FROC analysis. FROC curves show sensitivity against the average number of false positives per image (FPPI) for detection of (a) soft-tissue lesions, and (b) calcifications. Baseline: RetinaNet; proposed: detection head of our multi-task network.

In Table 1, we show the trade-off between sensitivity and the number of FPPIs at different operating points for soft tissue lesions, calcifications, and both finding types combined (average). For example, at a sensitivity of 0.7, the number of FPPIs is reduced from 9.04 to 2.09 (77% reduction; p \(<10^{-4}\)) for calcifications, from 1.38 to 1.39 (0.72% increase; not significant) for masses, and from 3.08 to 1.65 (46% reduction; p \(<10^{-4}\)) for both finding types combined. Similarly, at a fixed number of 2 FPPIs, the sensitivity increases from 0.58 to 0.7 for calcifications (21% increase; p 0.04), from 0.74 to 0.77 for masses (4% increase; not significant), and from 0.67 to 0.76 for both findings combined (13% increase; p \(<10^{-3}\)).

Table 1. Detection and classification results for baseline and proposed algorithms. p-values are reported as follows: *(p \(<0.05\)); **(p \(<0.01\)); ***(p \(< 10^{-3}\))

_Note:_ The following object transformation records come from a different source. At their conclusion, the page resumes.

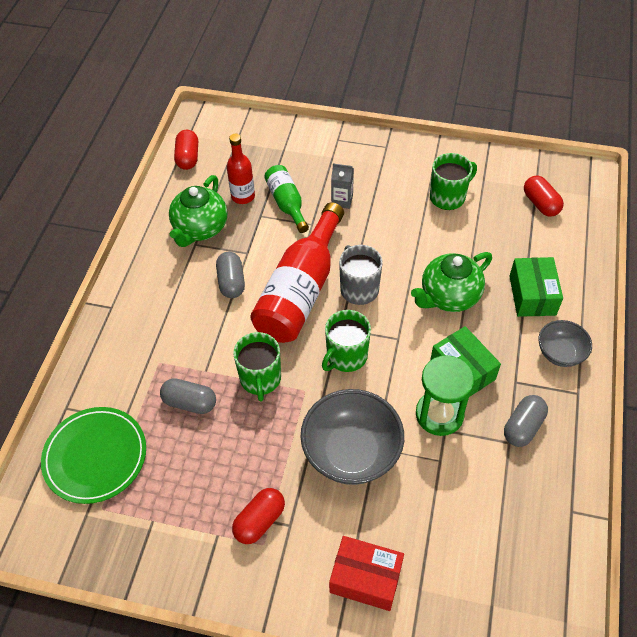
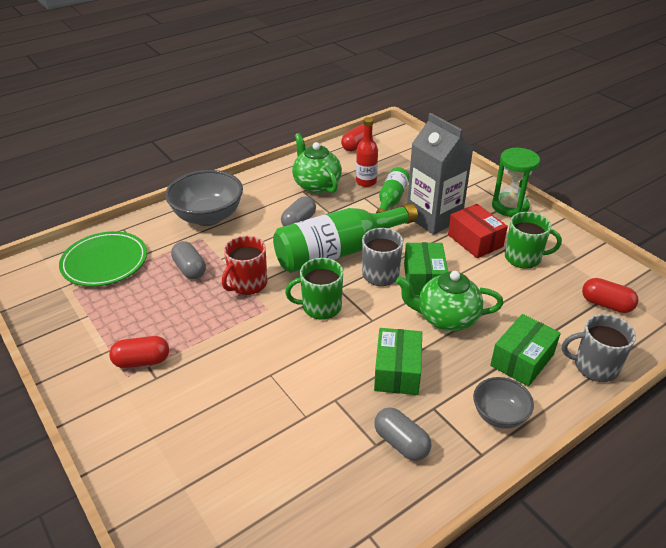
camera: 40 degrees right, 15 degrees down
green teapot [169,175,227,247] -> green teapot turned 90 degrees clockwise [292,133,342,193]
green mug [233,332,281,402] -> red mug [222,236,267,295]
red bottle [250,202,344,343] -> green bottle [273,203,418,273]
grey bowl [300,389,404,485] -> grey bowl moved to [165,170,243,226]
red box [329,536,404,611] -> red box moved to [448,204,508,258]
grey carton [331,163,354,209] -> grey carton [407,113,473,235], size x2.30
green hourglass [416,355,474,436] -> green hourglass moved to [492,148,540,217]
grey capsule [504,395,548,447] -> grey capsule turned 60 degrees clockwise [374,407,431,461]
red capsule [524,176,564,217] -> red capsule turned 75 degrees counterclockwise [582,278,639,313]
none -> green box [404,242,448,295]
none -> grey mug [562,314,636,382]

We also evaluated our algorithm on a separate set of 24 interval cancer cases, where the screening exam was assessed as negative by a radiologist, and the patient returned with cancer within 12 months. At a threshold of 0.85, our algorithm achieved a sensitivity of 0.67 with 1.4 FPPI for soft tissue lesions, and a sensitivity of 0.5 with 3 FPPI for calcifications on the interval cancer cases. In Fig. 4, we show example detections from our algorithm. Figure 4(a) is a case of malignancy that was detected during screening, and Fig. 4(b) is a case of an interval cancer.

Fig. 4.
figure 4

Example detections from our proposed method. Predicted boxes obtained with a detection threshold of 0.85 are shown for soft-tissue lesions (prediction: red; ground truth: green) and calcifications (prediction: yellow; ground truth: blue). (a) A mammogram containing lesions detected during breast screening, with algorithm output overlaid. Enlarged candidate detections show: (i) a true positive detection of a malignant mass, (ii) a false positive detection of a malignant mass, (iii) a true positive detection of malignant calcifications, and (iv) a false positive detection of malignant calcifications (the calcifications are benign). (b) Detection, by our algorithm, of a malignant mass that was missed by a radiologist. (Color figure online)

4 Conclusion

We have presented a flexible and efficient single-shot, multi-class MTL algorithm that takes as input a screening mammogram and returns a probability of malignancy for the image, as well as detected findings. This method leverages both subjective expert annotations and non-subjective outcome-based ground truth.

We tested our method on a simulated screening population and achieved an AUC of 91% for image classification, an improvement of 6% (p \(<10^{-4}\)) over the second-best performing method. We also observed an improvement in the detection of malignant microcalcifications, but not for soft-tissue lesions. This may be due to the fact that the baseline performance was much higher for soft-tissue lesions, leaving less room for improvement. Compared to other published results on public datasets  [1, 2, 7], we achieved a lower detection performance; however, this may be due to the challenging multi-site, multi-vendor nature of our data.

In future, we plan to apply methods such as RetinaMask  [3], to address the issue of low IOU between findings and RetinaNet’s bounding box representation. We anticipate this will further improve the detection performance. We will also focus on detecting biopsy negative findings, which currently have a 10x higher false positive rate compared to screening negative cases when evaluated at an operating point with sensitivity of 80%.

We demonstrated the potential impact of our algorithm by using it to successfully detect cancer that was missed by radiologists during screening but visible retrospectively. Moreover, we feel that this approach will be useful for a wide range of medical imaging problems, where a clinical decision is made at a patient or organ level, but finding-level information confers significant advantage, both during training, and as a form of direct explanatory output at run time.